Actually, I think it depends on the clock.
If the hour hand is at the same place during the entire hour, then 12:30 is correct.
If the hour hand is moving little by little every minute, then
the hour hand won’t be at the 12 at 12:30. It will be mid-way between 12 and 1.
We want to know when the hour hand and the minute hand are 180 degrees apart.
How fast is the minute hand changing from the 12:00 position?
The minute hand goes a full 360 degrees every 60 minutes.
So we can measure how far its moved as a function of time.
Call that function M(t), for minute hand’s displacement from the 12:00 position.
How much it’s moved depends on time, and similar to distance = rate * time,
we have displacement from 12:00 position = (360 degrees/60 min) * time passed.
So M(t) = 6t. If t = 60, then M(t) = 360 (ie. after one hour, it’s gone full circle).
If t = 30, then M(t) = 180 (ie. after half an hour, it’s down half way around the clock 180 degrees.)
Similarly, we can make a function for how much the hour hand has been displaced from the 12:00 position.
H(t) = rate the hour hand travels * time passed.
The hour hand travels at one-twelfth the speed of the minute hand (it takes 12 hrs to go full circle.)
So H(t) = (30 degrees/60 minutes) * time passed.
Or H(t) = ½ t.
This makes sense, since at t = 60, H(t) = 30 (so it’s gone 30 degrees and reaches the 1:00 position.)
At t = 120, H(t) = 60, reaching the number 2 on the clock.
Remember that M(t) and H(t) measure displacement of the minute and hour hands.
We want them to be separated by 180 degrees.
So now we want M(t) – H(t) = 180 degrees.
So we’d like to solve 6t – ½ t = 180. This gives us t = 32.727272…
So the hour hand and the minute hands will be 180 degrees apart after 32.727272 minutes.
You could generalize this. If you wanted them to be separated by 90 degrees,
that would be solving M(t) – H(t) = 90, which gives us 16.3636…

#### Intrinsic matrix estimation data
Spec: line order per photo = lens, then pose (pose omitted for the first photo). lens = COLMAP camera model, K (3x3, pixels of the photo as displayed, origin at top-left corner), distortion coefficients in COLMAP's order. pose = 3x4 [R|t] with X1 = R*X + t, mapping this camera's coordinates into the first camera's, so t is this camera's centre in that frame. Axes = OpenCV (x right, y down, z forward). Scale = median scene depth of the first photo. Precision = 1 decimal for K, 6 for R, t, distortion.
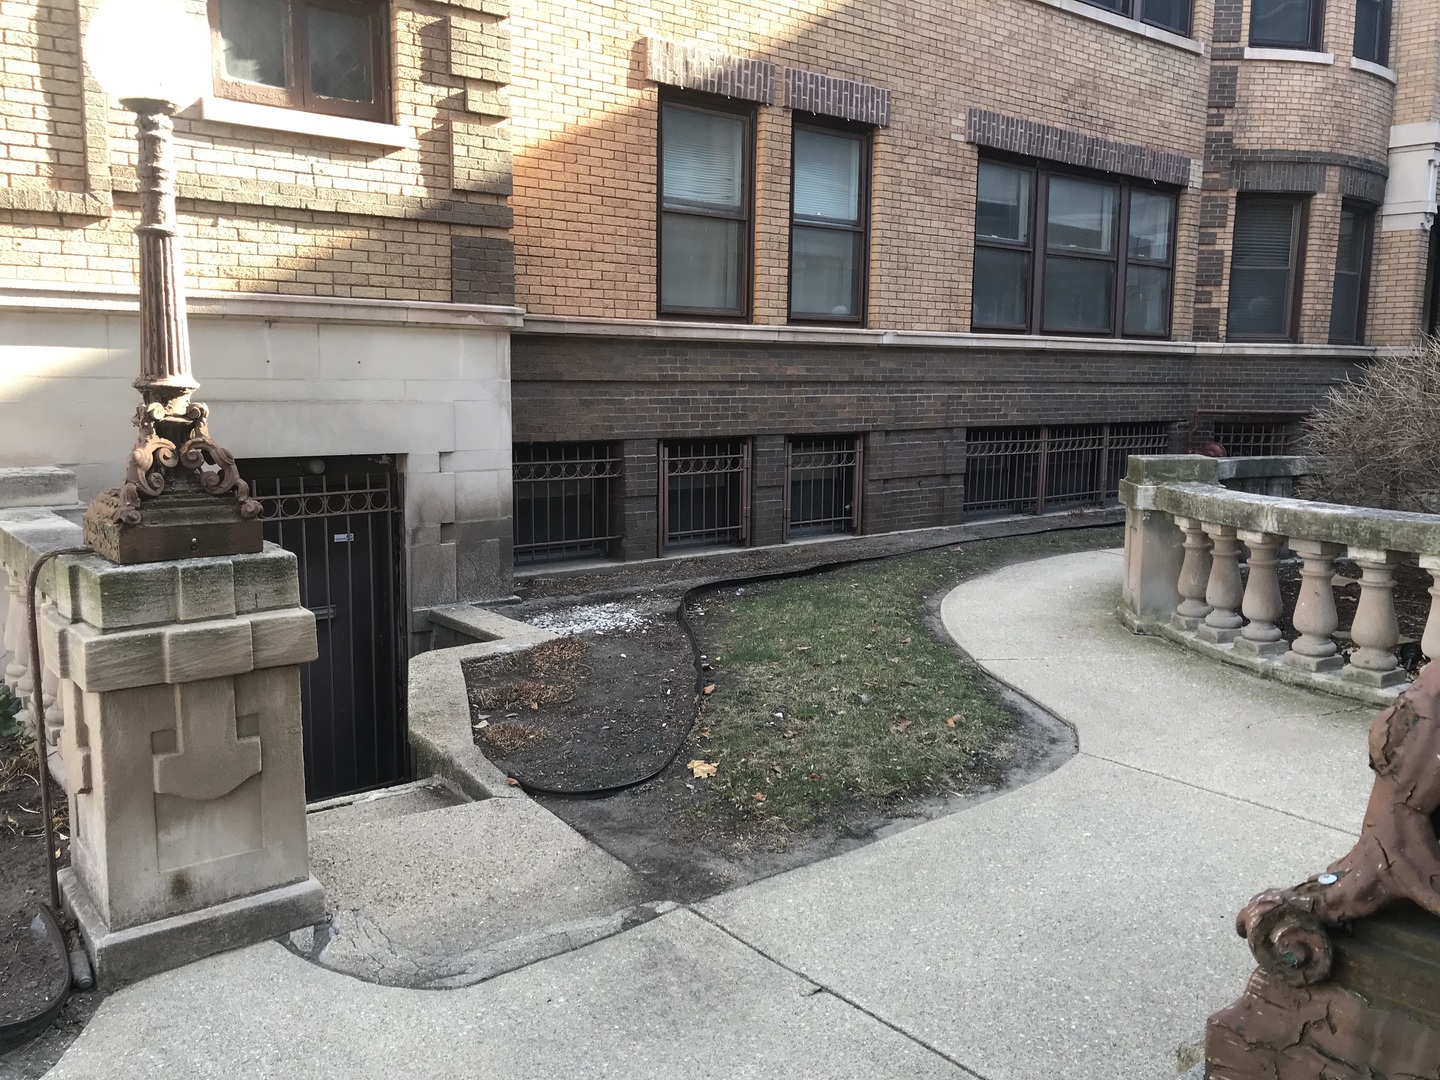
lens RADIAL K [[1181.9, 0, 717.3], [0, 1181.9, 530.2], [0, 0, 1]] dist [0.019895, -0.015503]
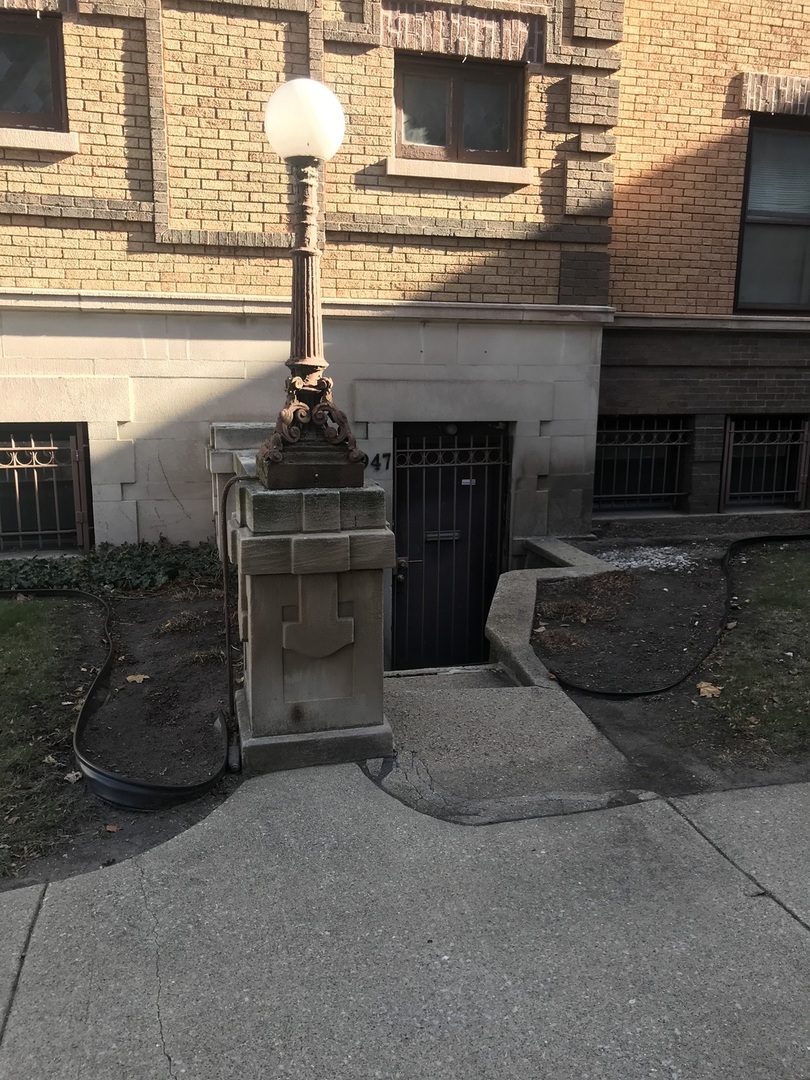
lens RADIAL K [[886.4, 0, 405.0], [0, 886.4, 540.0], [0, 0, 1]] dist [0.019895, -0.015503]
pose [[0.910161, 0.083573, -0.405738, 0.040668], [-0.057274, 0.995419, 0.076555, -0.000872], [0.410277, -0.046439, 0.910778, 0.036502]]
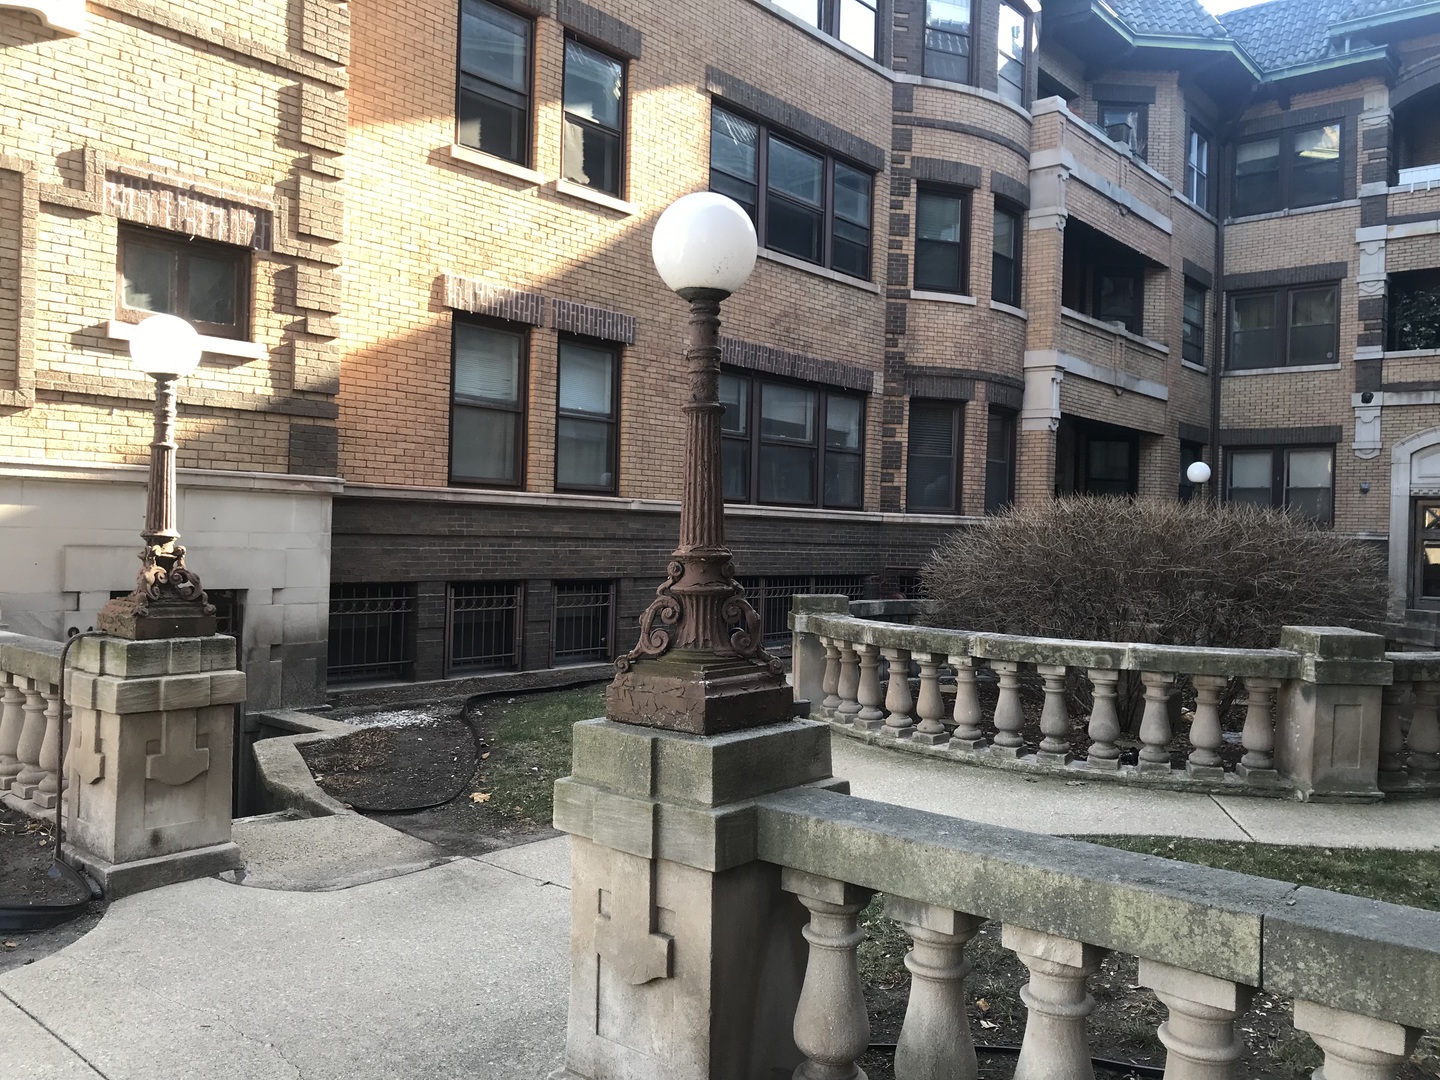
lens RADIAL K [[1193.4, 0, 715.3], [0, 1193.4, 533.4], [0, 0, 1]] dist [0.013181, -0.002248]
pose [[0.983406, 0.017208, 0.180598, 0.000773], [0.006145, 0.991761, -0.127957, 0.045154], [-0.181312, 0.126944, 0.975198, -0.371943]]
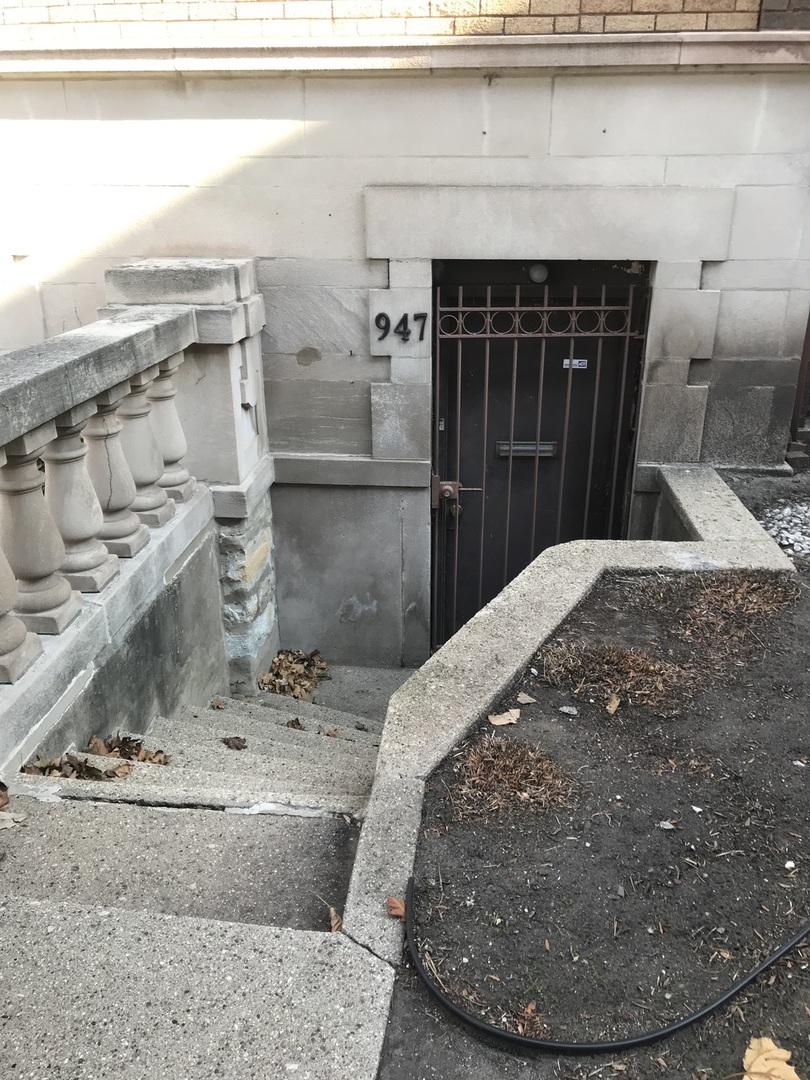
lens RADIAL K [[883.3, 0, 405.0], [0, 883.3, 540.0], [0, 0, 1]] dist [0.005244, 0.003869]
pose [[0.719524, 0.251904, -0.647170, 0.033259], [-0.081537, 0.956092, 0.281496, -0.041643], [0.689665, -0.149775, 0.708470, 0.478803]]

#### ACTIVITY A
In the clock-hands explanation, why does the hour hand's displacement work out to H(t) = ½ t? Answer in one to three sentences.
#### ACTIVITY B
Output every line of all the rows without any change, leaving the pictures out.

#### REPLY A
The hour hand moves at one-twelfth the speed of the minute hand because it takes 12 hours to go full circle. That makes its rate 30 degrees per 60 minutes, so H(t) = (30/60)t = ½ t.

#### REPLY B
Spec: line order per photo = lens, then pose (pose omitted for the first photo). lens = COLMAP camera model, K (3x3, pixels of the photo as displayed, origin at top-left corner), distortion coefficients in COLMAP's order. pose = 3x4 [R|t] with X1 = R*X + t, mapping this camera's coordinates into the first camera's, so t is this camera's centre in that frame. Axes = OpenCV (x right, y down, z forward). Scale = median scene depth of the first photo. Precision = 1 decimal for K, 6 for R, t, distortion.
lens RADIAL K [[1181.9, 0, 717.3], [0, 1181.9, 530.2], [0, 0, 1]] dist [0.019895, -0.015503]
lens RADIAL K [[886.4, 0, 405.0], [0, 886.4, 540.0], [0, 0, 1]] dist [0.019895, -0.015503]
pose [[0.910161, 0.083573, -0.405738, 0.040668], [-0.057274, 0.995419, 0.076555, -0.000872], [0.410277, -0.046439, 0.910778, 0.036502]]
lens RADIAL K [[1193.4, 0, 715.3], [0, 1193.4, 533.4], [0, 0, 1]] dist [0.013181, -0.002248]
pose [[0.983406, 0.017208, 0.180598, 0.000773], [0.006145, 0.991761, -0.127957, 0.045154], [-0.181312, 0.126944, 0.975198, -0.371943]]
lens RADIAL K [[883.3, 0, 405.0], [0, 883.3, 540.0], [0, 0, 1]] dist [0.005244, 0.003869]
pose [[0.719524, 0.251904, -0.647170, 0.033259], [-0.081537, 0.956092, 0.281496, -0.041643], [0.689665, -0.149775, 0.708470, 0.478803]]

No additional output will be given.